GKE Standard - Zonal cluster for dev PoC (regional for prod). Hosts Airflow (Phase 1) and DataHub, Kafka, OpenSearch (Phase 2). Zero-downtime node management.
CI/CD - GitHub Actions with Workload Identity Federation for plan/apply/drift workflows against the Terraform repository.
Observability - Google Managed Prometheus and Cloud Operations for metrics, dashboards, and alerts.
Cost groundwork - Mandatory labels on all resources. Project-level budget alerts.

# Out of scope (wave-1)

Production environment - Prod stacks mirror dev but are only provisioned after dev is proven. The Terraform code is multi-project ready; only tfvars change.
BigQuery datasets and GCS landing buckets - These are data engineering concerns managed outside the infrastructure repository (via dbt, manual creation, or a future data-platform layer).
Billing export to BigQuery / Looker dashboards - Documented as a future enhancement; labels are in place to support it.
Managed Kafka migration - Documented as an upgrade path when pricing becomes viable.
Self-hosted Grafana - GMP + Cloud Ops covers wave-1 needs.
SIEM, advanced compliance, or regulated-environment controls - The platform is lightweight for now.
GCP project creation - Projects are provisioned externally; Terraform assumes they exist.
GCP Folders or Organization-level IAM - The current org has a flat project list. Terraform does not touch org-level resources.

# Assumptions

Single GCP project for dev: poc-ume-data. The user has Owner-level access. All dev resources (GKE, Cloud SQL, networking, Artifact Registry, state bucket) coexist here.
Multi-project target: Production will use dedicated projects per concern (shared-services, platform, data). Terraform modules accept a project-ID map from tfvars, so migration requires no code changes.
Projects are pre-existing inputs: Terraform never creates GCP projects. The 00-bootstrap layer assumes the target project already exists.
No GCP Folders: The organization uses a flat list of projects under a single org. No folder-level IAM or hierarchy.
Existing DAGs repository: There is an existing repository containing Airflow DAGs and a large dbt project. This will be expanded to include the custom Airflow image Dockerfile and CI, as well as DataHub ingestion recipes. During Phase 1, DAG/dbt/image work lives in resources/ within ume-data-infra and will be ported to the dedicated repo later.
GitHub as source control: The infrastructure repo lives at github.com/1edata/ume-data-infra (will move orgs later).
Two environments only: dev and prod. No staging, no QA. Dev validates; prod mirrors.

# Environments

Environment	GCP Project(s)	Purpose
dev	`poc-ume-data` (single project)	Validation. All components deployed here first.
prod	Multiple projects (TBD, created externally)	Production. Brought up only after dev is proven.

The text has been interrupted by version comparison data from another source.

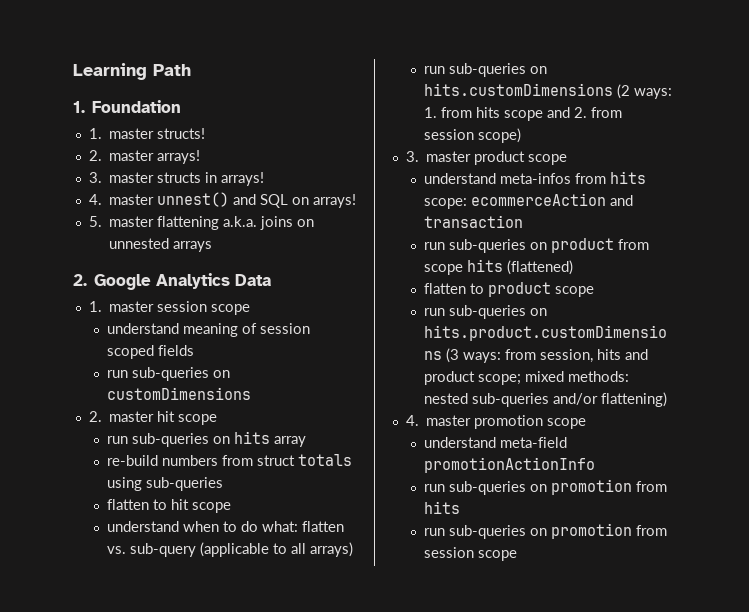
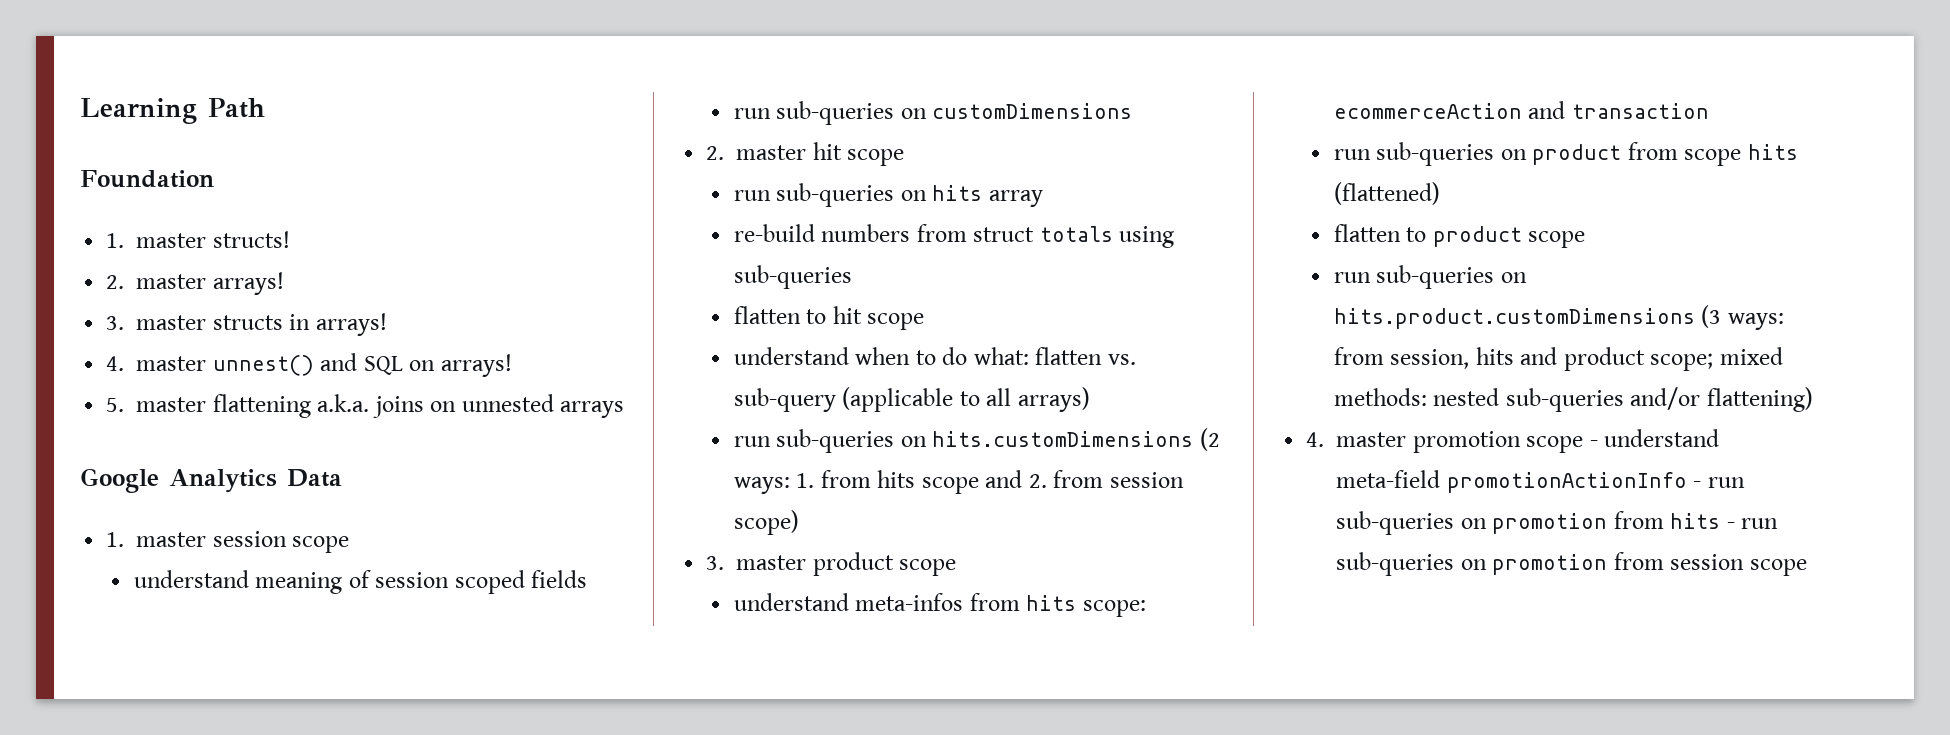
[73,101,85,113] 1. -> (265, 108) none
[73,274,87,286] 2. -> (625, 409) none
(587, 423) // -> [1589,440,1598,447] -
(595, 465) // -> [1693,481,1702,488] -
(460, 507) // -> [1726,522,1735,529] -

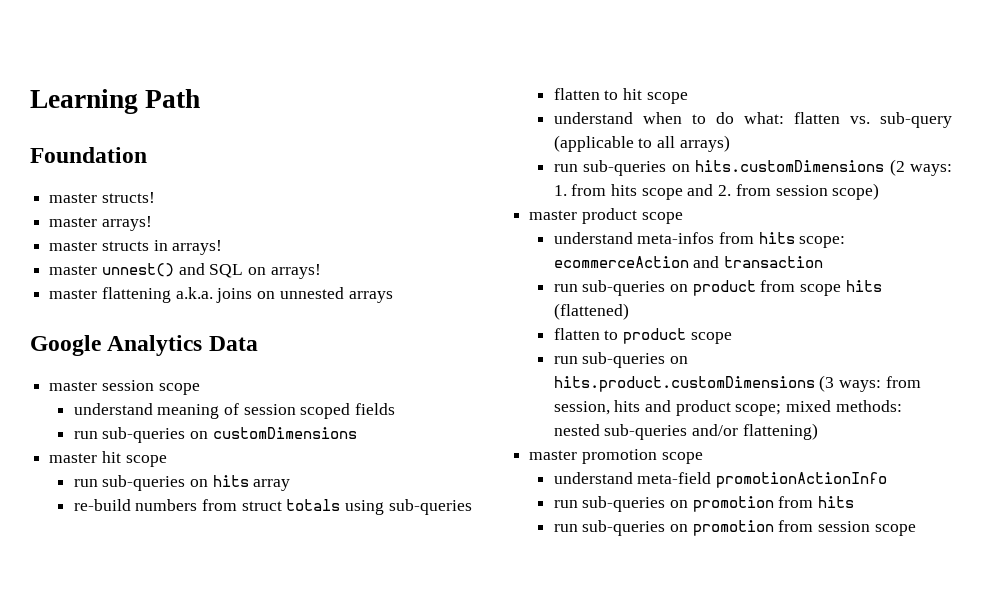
[106,233,125,248] 1. -> (147, 155) none
[106,275,125,289] 2. -> (155, 197) none
[106,316,125,330] 3. -> (152, 223) none
[106,356,125,371] 4. -> (223, 247) none
[106,398,125,412] 5. -> (321, 271) none
[106,532,125,547] 1. -> (258, 343) none
[706,146,725,160] 2. -> (357, 433) none
[706,556,725,570] 3. -> (880, 191) none
[1306,432,1325,447] 4. -> (818, 431) none
[1589,440,1598,447] - -> (703, 458) //
[1693,481,1702,488] - -> (887, 480) //
[1726,522,1735,529] - -> (855, 502) //

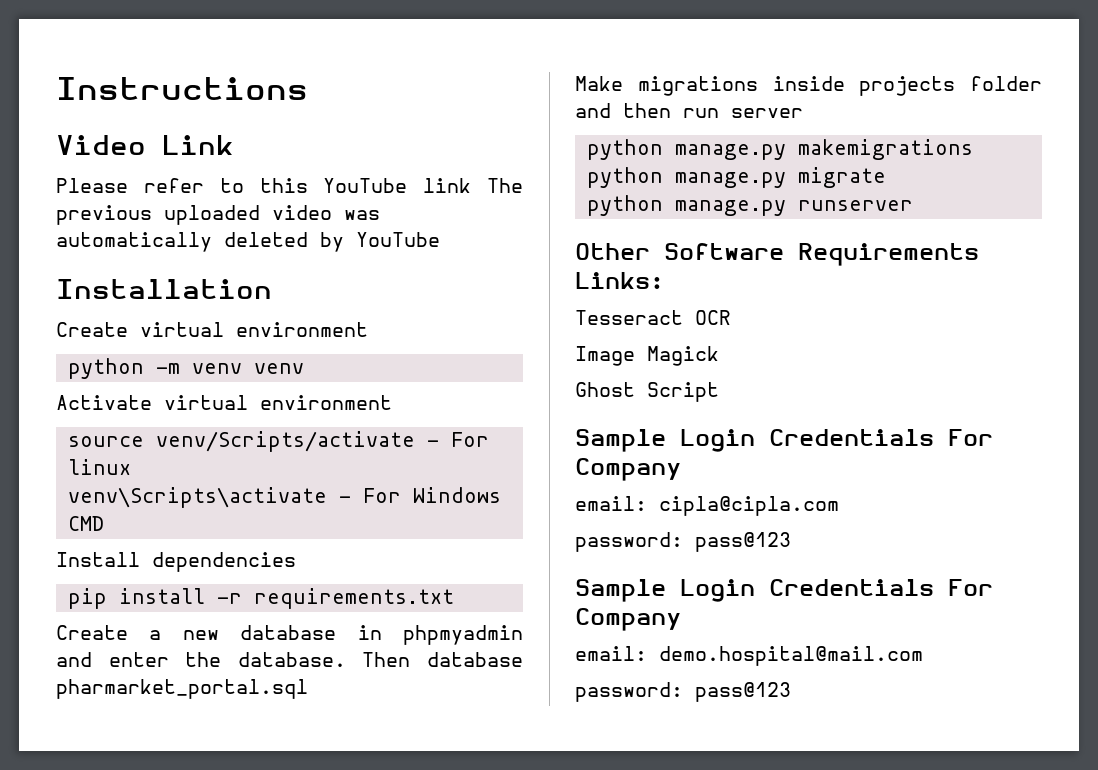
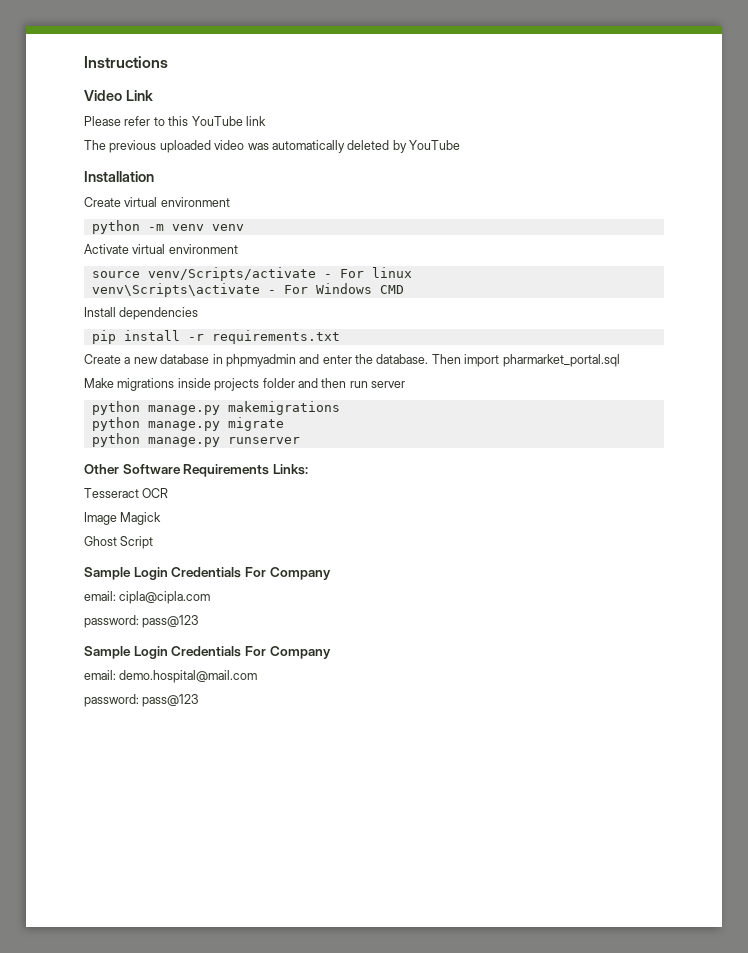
(472, 185) none -> (266, 121) //
[427,652,523,667] database -> [464,354,500,367] import

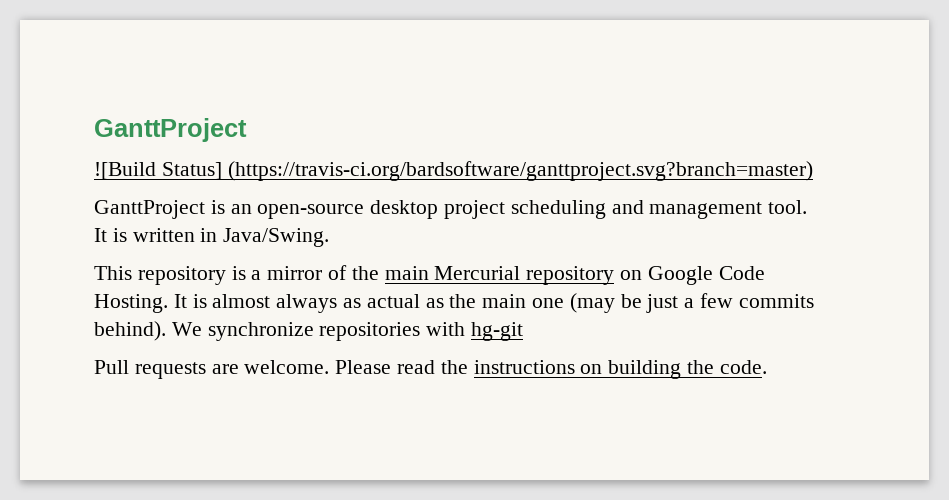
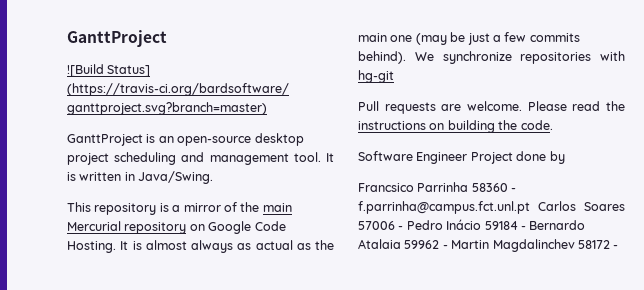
(767, 367) none -> [358,151,565,164] [358,182,517,192] [358,201,625,214] [358,219,586,230] [358,239,619,252] // Software Engineer Project done by // Francsico Parrinha 58360 - f.parrinha@campus.fct.unl.pt Carlos Soares 57006 - Pedro Inácio 59184 - Bernardo Atalaia 59962 - Martin Magdalinchev 58172 -

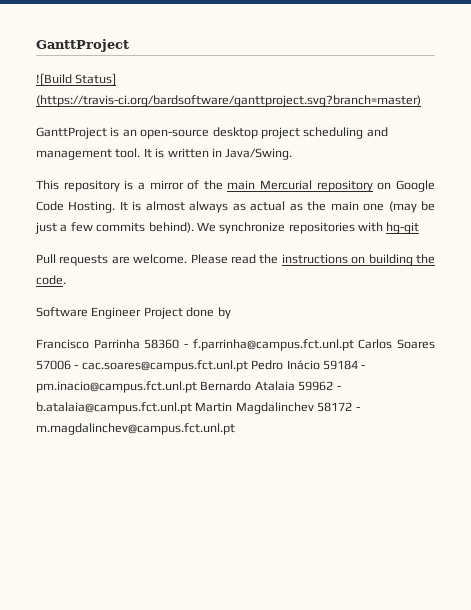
[358,183,414,192] Francsico -> [36,339,89,349] Francisco
(404, 228) none -> [81,360,248,372] cac.soares@campus.fct.unl.pt
(526, 228) none -> [36,381,197,393] pm.inacio@campus.fct.unl.pt
(448, 247) none -> [36,402,192,414] b.atalaia@campus.fct.unl.pt
(619, 247) none -> [36,423,235,435] m.magdalinchev@campus.fct.unl.pt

# Relationship to Other Documentation

Architecture and Tools - Defines the what and why: tool selection rationale, data flow, governance goals. This infrastructure section defines the how.
ETL - Describes transformation patterns, orchestration capabilities, and SDLC practices. Infrastructure provides the Airflow deployment, DAG sync mechanism, and image pipeline that ETL relies on.
Data Catalog - Describes DataHub's role, integrations, and governance workflows. Infrastructure provides the deployed DataHub instance, its backing services, and operational runbooks.